Dataset content
###

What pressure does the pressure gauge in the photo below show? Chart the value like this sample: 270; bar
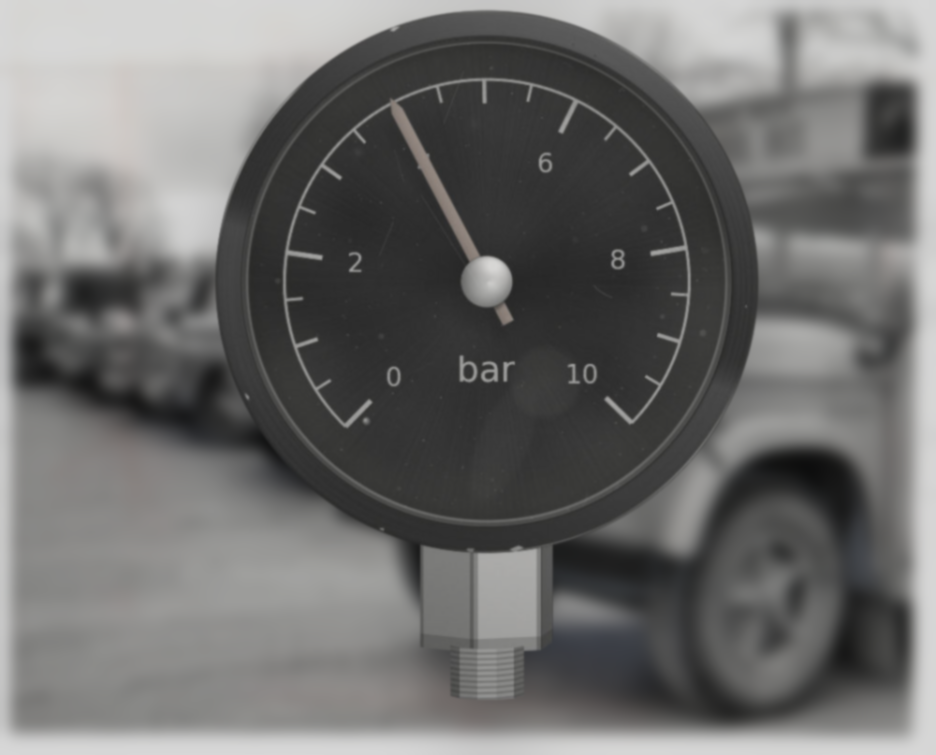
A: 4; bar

###

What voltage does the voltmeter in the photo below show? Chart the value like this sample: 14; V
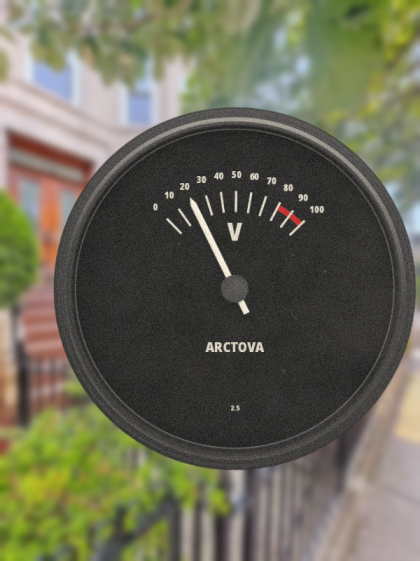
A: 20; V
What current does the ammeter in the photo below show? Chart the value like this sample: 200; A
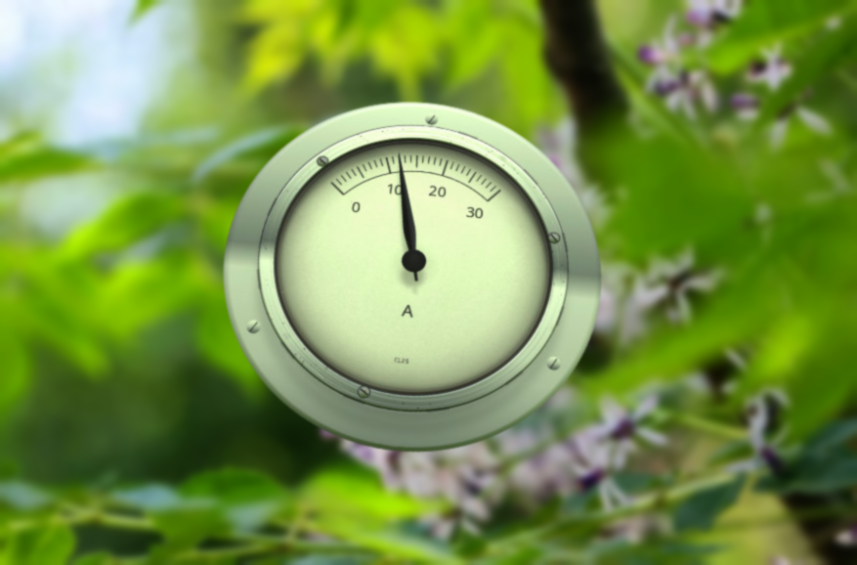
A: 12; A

###

Activity
How many lines in the items above contain the word "value"? Reply with the number alone.

Answer to this task
3